Schenk’s small brigade sidled up to the Stone Bridge over Bull Run, one of the 5 objectives on the field. Possession of three would grant victory. Cocke didn’t intervene because Keyes was threatening Ball’s Ford, another objective.

Confederate reinforcements began arriving.

Hot Union firing dice decimated Evans’ brigade which was then swept away by Burnside’s bayonet charge.

Burnside rested while Sherman moved up.
Burnside advanced and was disrupted by artillery fire.

On turn 6 the Confederates realized they had forgotten to bring on their previous turn’s reinforcements, Stuart and an artillery battalion. It all arrived this turn along with Early’s and Kirby-Smith’s brigades. A sobering mass of enemy troops appeared behind the Confederate left.

For the moment, the Union held three objectives (Ball’s Ford, Stone Bridge, Henry House Hill). If we kept them we had a victory. The situation at Ball’s Ford deteriorated.

Union fire decimated Bee’s brigade. A charge up the hill did more damage with musket fire but then fell into confusion (assault dice of Union 1, Confederate 6). The battered Rebels just held and threw Porter’s brigade back.
Sherman’s battered brigade fell back. Jackson’s brigade advanced and forced Wilcox to fall back. Henry House Hill was still in Union hands but just barely.
Wilcox rallied and charged, as did Burnside. Heavy fire stopped both charges.
On the final Confederate turn, Jackson defeated Wilcox. Smith whipped and scattered Franklin’s brigade, removing all traces of Union control from Henry House Hill. With only one objective, the Union had lost the game. But insult was added to injury. Early defeated Howard, Stuart’s cavalry charged Porter’s flank, forcing the much larger Union brigade to give ground. They stuck a fork in us. We were done. No photos were taken at the end of the game. In the ensuing rout, the photographer's "whatsit" wagon was overturned.
-*-
◆ Exercise A
From the Bull Run game report, return the passage from "Union fire decimated" to "stopped both charges.".
◆ Exercise B
Answer these questions using the Bull Run game report:
(i) How many objectives did a side need to hold to win?
(ii) What did the Union roll on its assault dice in the charge up the hill against Bee's brigade?
(iii) Whose brigade did Smith scatter on the final Confederate turn?
◆ Exercise C
Continue the Bull Run game report after its last sentence.

◆ Data section
-*-
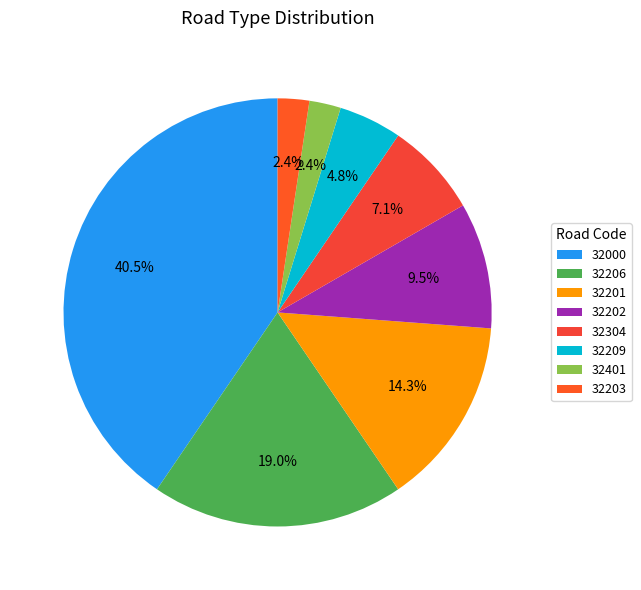

Does any single category account for the majority?

No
-*-
◆ Exercise output A
Union fire decimated Bee’s brigade. A charge up the hill did more damage with musket fire but then fell into confusion (assault dice of Union 1, Confederate 6). The battered Rebels just held and threw Porter’s brigade back.
Sherman’s battered brigade fell back. Jackson’s brigade advanced and forced Wilcox to fall back. Henry House Hill was still in Union hands but just barely.
Wilcox rallied and charged, as did Burnside. Heavy fire stopped both charges.

◆ Exercise output B
(i) Three
(ii) 1
(iii) Franklin's

◆ Exercise output C
We played nine turns in two and a half hours. Union losses were 8 infantry bases and 1 ran away (of 37). Confederate losses were 7 bases of infantry and 1 ran away (of 35). Everyone had a good time. All agreed that the Union had a tough but not impossible job in this scenario. The Union attack on Bald Hill was made feasible by some hot firing dice, giving us a really good shot at winning the assault. But our luck gave out. Considering my early error in favor of the Union and the Confederates forgetting to bring on some reinforcements in a timely manner, the odds do seem against the Union. This has me thinking of ways to even the odds a little. I don’t want to add a Union general to the mix since none of the high ranking officers performed better than battalion commanders that day. Perhaps Sherman should get an upgrade since his brigade performed markedly better that day. I’ll think about it over the weekend.

All agreed that we will switch sides and play this again next week. Stay tuned.

Friday, April 14, 2017

Gettysburg Finale

Thursday evening we completed our Gettysburg game using the Bloody Big Battle rules. Jay led the Confederates and I the Union forces. The other Fencibles were unable to make it. There was one daylight turn left for July 2, a night interval turn and three daylight turns for July 3. Confederate units and leaders are be in italics in this report and the photos.

Near the end of our last session the Union had held all objectives save one: Rodes & Pender had seized a toehold on Cemetery Hill, driving Steinwehr back. The Union moves first each turn in this scenario. Wadsworth’s veteran division (including the Iron Brigade) got a full move. They deployed and charged the Confederates. Doubleday’s division didn’t charge due to staff foul-ups (low movement dice) but did fire in support. Confederate defensive fire was ineffective.  Williams’ division moved off Cemetery Ridge and poured flanking fire into the enemy infantry. Some artillery joined in on Wadsworth’s right. High fire dice saw all the Union troops go low on ammunition, inflicting grievous losses to Pender’s division and leaving them spent. It looked like the counter-attack was off to a fine start. But something (a roll of 1) went wrong with the attack. It was met by spirited resistance (a roll of 5) and the attack was thrown back by the battered Rebels.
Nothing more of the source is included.